▸ Document excerpt
• • •

Buffalo buffalo Buffalo buffalo buffalo buffalo Buffalo buffalo: Part 1 of What’s left to tackle in voice technology

Me: “Alexa - what’s the temperature going to be today?”

Alexa: “Right now the temperature is 56 degrees today in with cloudy skies.  Today you can expect clouds and showers with a high of 60 degrees and a low of 44 degrees. ”

Me: “What about tomorrow?”

Alexa: [blank stare]

Me:  “Ugh - Alexa - what will the temperature be tomorrow?”

Voice as a computer interface has come a long way, but it’s still clunky and nothing like talking to another person. Our amazement with how far the technology has come since voice recognition in IVRs came on the scene in the 1980s can make us forget the remaining problems we have to tackle to get to human-level interactions. In this blog series, I’m going to take each remaining hurdle and talk about where we are today, where we’re going and how Nuance is leading the way.

Part 1: Automatically generating dialog for conversations is a complex problem to solve.

“Buffalo buffalo Buffalo buffalo buffalo buffalo Buffalo buffalo.” Believe it or not, this is a grammatically correct sentence and illustrates why automating natural language processing and conversation is hard. If you’re wondering what the Buffalo sentence means you can click the link and read about it (helpful tip - take an Advil). The tl;dr (too long; didn’t read) version is that the word “buffalo” can be a proper noun, noun, or a verb, so the sentence translates to something about how buffalo from Buffalo bully (aka buffalo) buffalo, etc…

This is obviously an extreme example, but it just goes to show that there is plenty of meaning and “nuance” hidden in the words people choose that computers haven’t been “taught” to understand yet.

• • •

▸ Problems
#1 According to the voice technology blog post, what three parts of speech can the word "buffalo" be?
#2 Write the next paragraph of the voice technology blog post, picking up after its final sentence.

[Dataset entries]
• • •

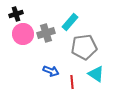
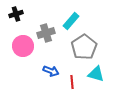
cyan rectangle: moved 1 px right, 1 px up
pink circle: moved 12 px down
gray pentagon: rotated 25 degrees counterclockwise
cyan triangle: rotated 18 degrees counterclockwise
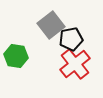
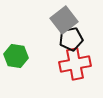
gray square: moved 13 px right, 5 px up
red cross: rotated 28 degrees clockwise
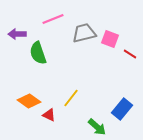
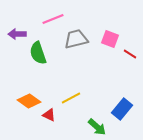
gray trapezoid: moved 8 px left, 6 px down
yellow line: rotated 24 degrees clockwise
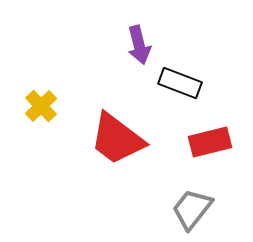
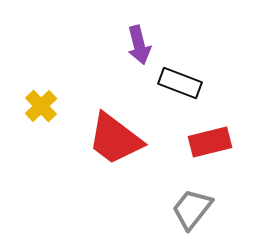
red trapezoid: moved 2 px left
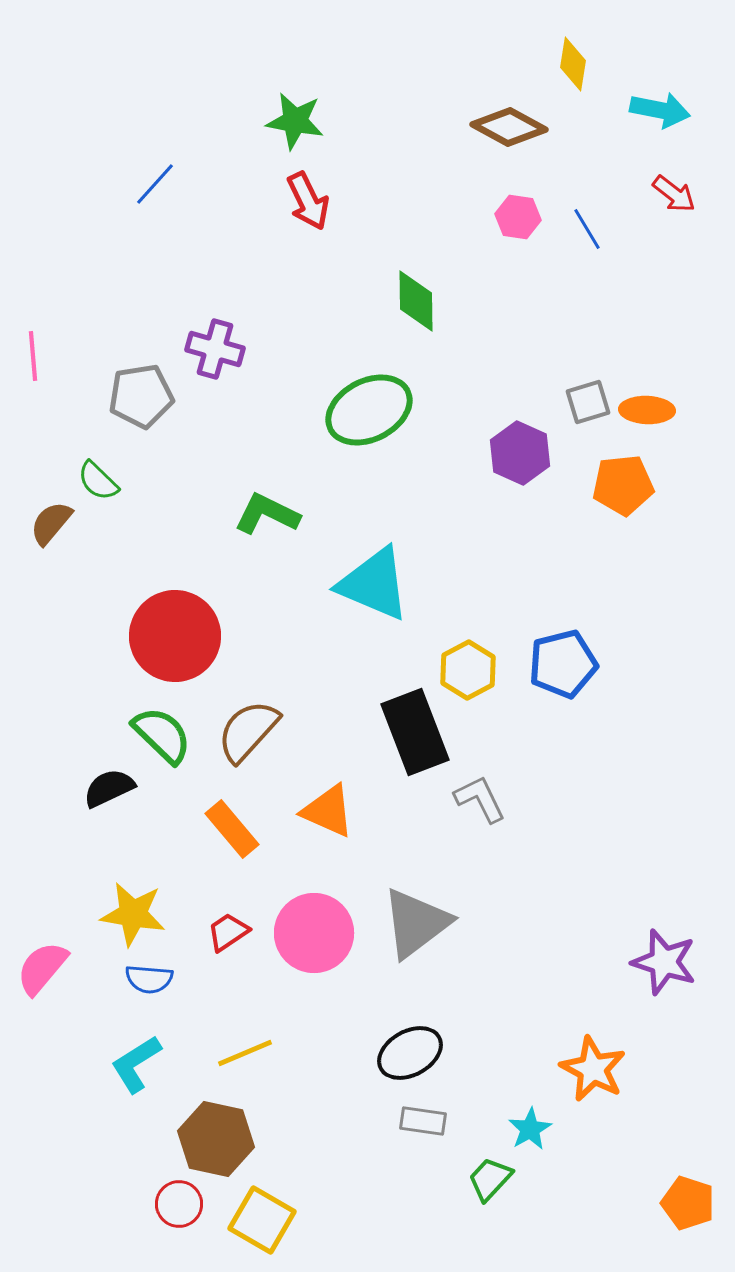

• • •

▸ Responses to the tasks
#1 A proper noun, a noun, or a verb.

#2
Here’s an example that may resonate more with English speakers:

SHE never told him that she loved him. (but someone else did)

She NEVER told him that she loved him. (zero times in their entire relationship)

She never TOLD him that she loved him. (she showed it but never said it out loud)

She never told HIM that she loved him. (but told everybody else)

She never told him that SHE loved him. (but that someone else did)

She never told him that she LOVED him. (only that he liked him and thought was funny)

She never told him that she loved HIM. (she said she loved someone else)

As a live, English-speaking human, you would catch the subtle changes in meaning just by placing inflection on different words. However, artificial intelligence would have to be taught that kind of nuance.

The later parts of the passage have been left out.